How can I get away from these 1000 pages? I'm through the punctuation bit. Now I have many pages of music to see - but it seems No written out examples from the text of the Bible. One good example would teach so much, or even one text with the dozens of settings. Instead I am faced with a host of fragments to integrate with libretto being the name of the sign to see if there is an overall principle. Ah - I've remembered there is a CD - I am going back to aural learning mode - yea! But the first of the 87 aural examples made me laugh - it has the underlay 'siluq' illustrating a few seconds of exercise. But there some examples that are real text sung - this will give me what I need since I can reduce them to music for comparison's sake. (It will also train my ear in Hebrew. Tov.)

And I did find one short example on paper (page 849) from Lamentations 3:1-6. It is a special melody but set with underlying text rather than a libretto consisting of the names of the signs. And I think I see a few verses of Esther. This will give me at least a few direct comparisons from Jacobson's hand which I can compare with examples from Vantoura (whom he mentions in the Bibliography but only there!). So what I will do, as HaShem has patience with me, is to construct examples based on the CD and compare the systems against the inferred design of Vantoura's that I have. It will take several posts - I think I already told you (and me) that.
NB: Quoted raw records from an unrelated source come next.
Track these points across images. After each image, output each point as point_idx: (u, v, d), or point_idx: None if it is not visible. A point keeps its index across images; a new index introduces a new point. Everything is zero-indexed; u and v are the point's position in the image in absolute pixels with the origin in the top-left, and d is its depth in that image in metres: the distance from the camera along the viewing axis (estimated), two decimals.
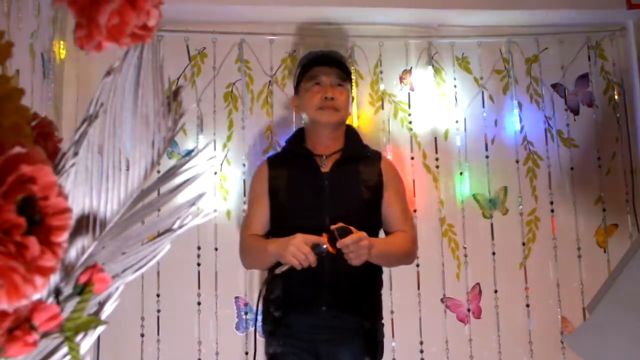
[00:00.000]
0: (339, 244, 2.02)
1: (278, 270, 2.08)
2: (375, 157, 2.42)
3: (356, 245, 2.03)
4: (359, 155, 2.39)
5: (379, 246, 2.16)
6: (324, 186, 2.28)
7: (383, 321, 2.37)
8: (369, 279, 2.27)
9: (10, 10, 1.63)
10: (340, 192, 2.27)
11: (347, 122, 2.51)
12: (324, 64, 2.38)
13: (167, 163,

This site is very good for the technical stuff. Let's take that as a given. My article referenced above is OK for SHV's scheme, and I have produced hundreds of examples and can produce any part of the Bible on a few minutes notice. But patience! Where is the germ of the music? My next post will have a summary table of sign and musical expression to support reading the text for 'meaning'. And let meaning be open-ended and shrewd, not superficial or demeaning. And let me, us, not be impatient and grumpy, resistant learners.